Both observations reinforce the paper's framing: treat skill files as parameters with measurable effect sizes, not documentation you rewrite by feel.

The unresolved problem

SkillOpt works because its benchmark tasks have correct answers. The gate can be automated. But the tasks where optimized skill files would deliver the most practical value — writing, design, strategy, planning — are exactly the tasks where "better" is contested and auto-graders fail.

The promptfoo post noted that LLM judges correlate with human judgment about 70–80% of the time. That's useful for coarse filtering, not reliable enough to drive an unsupervised optimization loop. You'd be optimizing against a noisy proxy, and the skill file would learn to satisfy the grader rather than improve the actual outcome.

The gap between "we have a proper optimization framework for skill files" and "we can apply it to open-ended work" is almost entirely a verification problem. Whoever builds a reliable verifier for open-ended tasks will make everything else in this space move faster. That's where the constraint actually lives.

What this means if you're building with agents now

Whether you're a startup with five skills or a larger organization with hundreds, a few things follow directly from SkillOpt and the surrounding evidence.

Start measuring at the skill level, not the system level. Aggregate accuracy across a skill corpus is a vanity metric. A 90% pass rate across 20 skills can mask two skills running at 30%. Those two skills are where your users hit walls. Instrument per-skill, set per-skill baselines, and alert on per-skill regression. The corpus average will tell you almost nothing useful.

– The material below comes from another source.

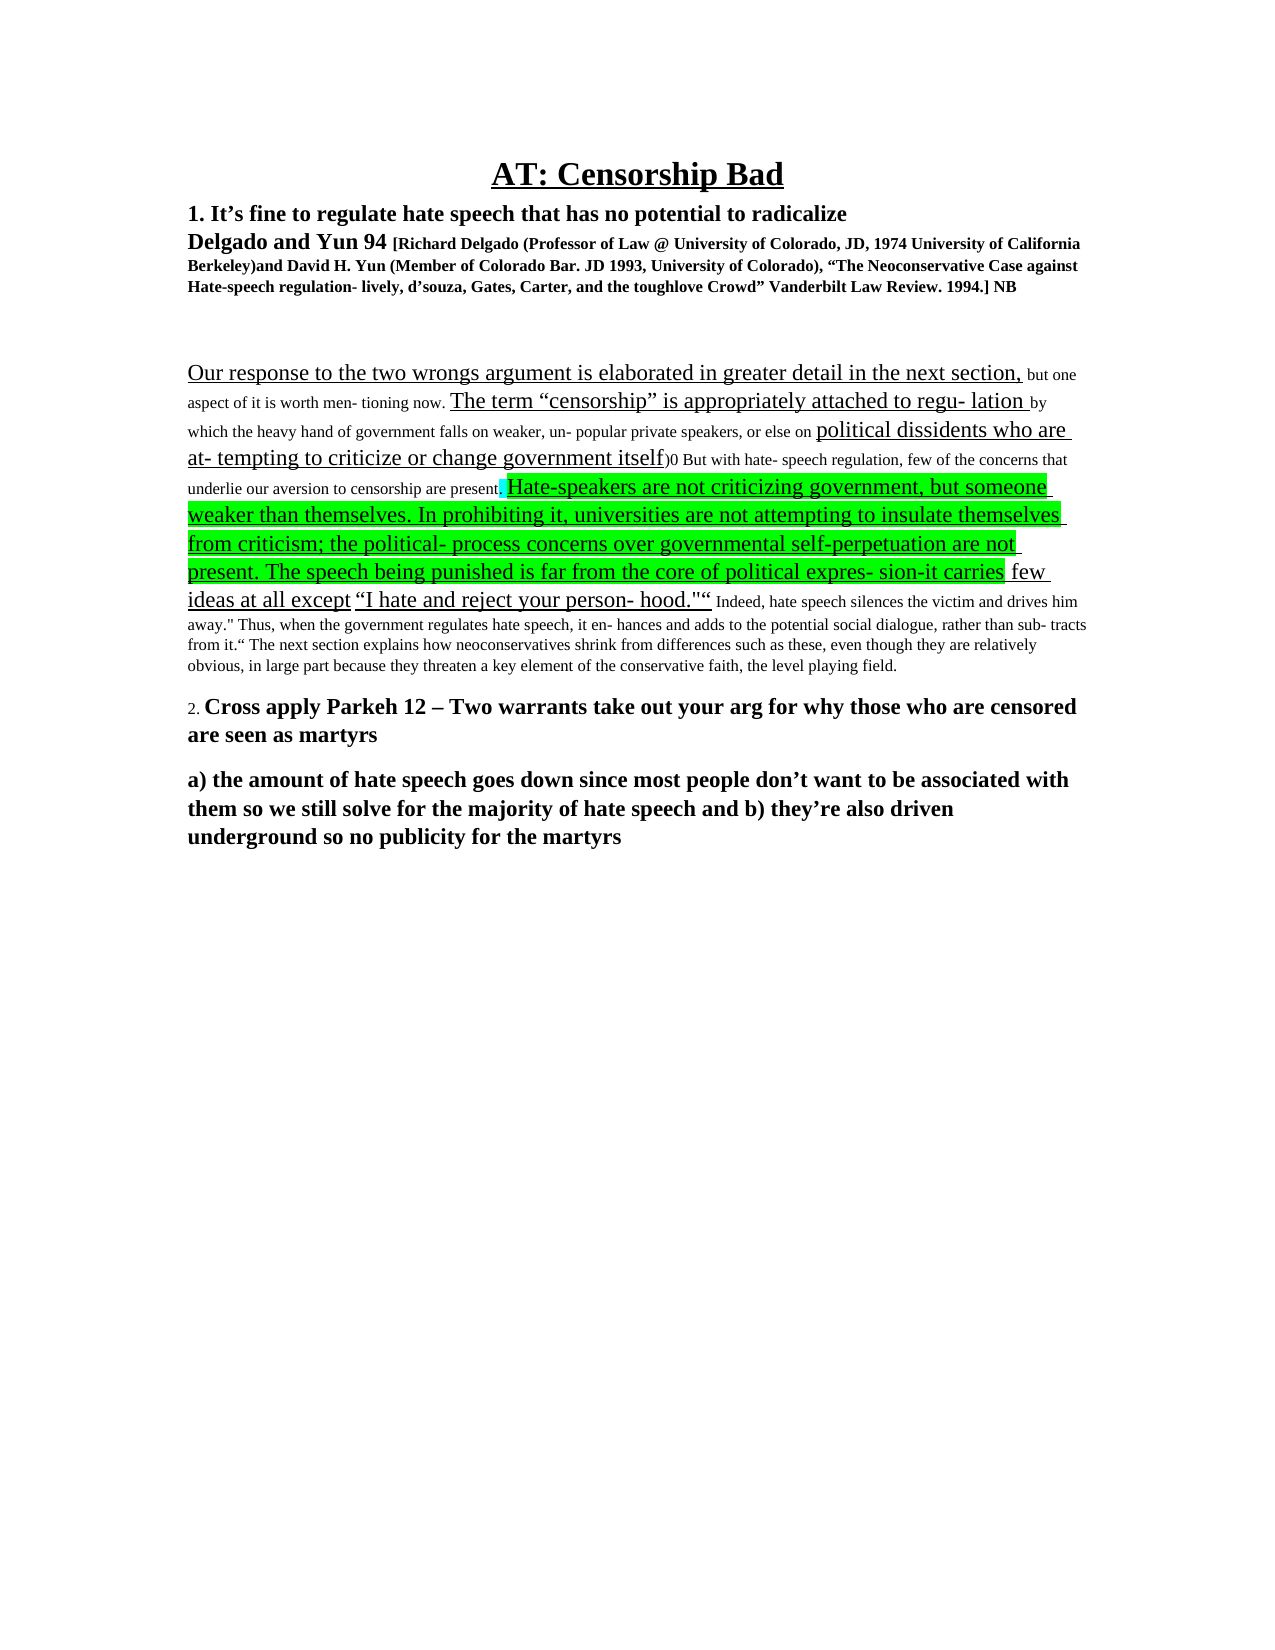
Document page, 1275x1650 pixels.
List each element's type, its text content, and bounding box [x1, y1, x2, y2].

Separate slow-state from fast-state immediately — and assign ownership. At team scale, the slow-state skills (reasoning patterns, domain knowledge, voice guidelines) are organizational assets. They should have reviewers and change control, not be editable by anyone who wants to tweak a prompt. The 22-point SpreadsheetBench drop from removing the protected-section invariant isn't just a technical result — it's an argument for treating your core skill files like schema: changes need review, tests need to pass, rollback needs to be possible.

Build your verifier before you build your optimizer. The temptation is to start self-improving loops early. Don't. Without a reliable grader for your domain, you'll optimize against a noisy proxy and the skill files will get worse in ways that are hard to detect until a user notices. For procedural tasks — structured data extraction, code generation, form completion — automated graders are achievable now. For judgment-heavy tasks, invest in a human calibration pipeline first: 50–100 labeled examples, a rubric, spot-check your LLM judge against human scores. Once your grader has >85% agreement with humans on your specific task, you can start running optimization loops against it.

Treat skill portability as a forcing function for quality. If a skill only works in one harness, it's probably leaking harness-specific assumptions into the text. A skill that works across Claude Code, direct API, and whatever your internal tooling is tends to be more clearly written and more reliably activated. Run your most important skills against at least two different runtimes. The divergence is usually diagnostic.

For startups: 5–15 tightly scoped skills with per-skill evals and explicit slow/fast separation will outperform a single sprawling system prompt. For larger teams: the org design question is who owns the slow-state skills and what the change process looks like — that's usually where skill quality silently degrades, not from bad intent but from accumulated small edits that no one reviewed end-to-end. Either way, the investment is in the verifier and the measurement system, not the optimization loop. The loop is easy once those exist.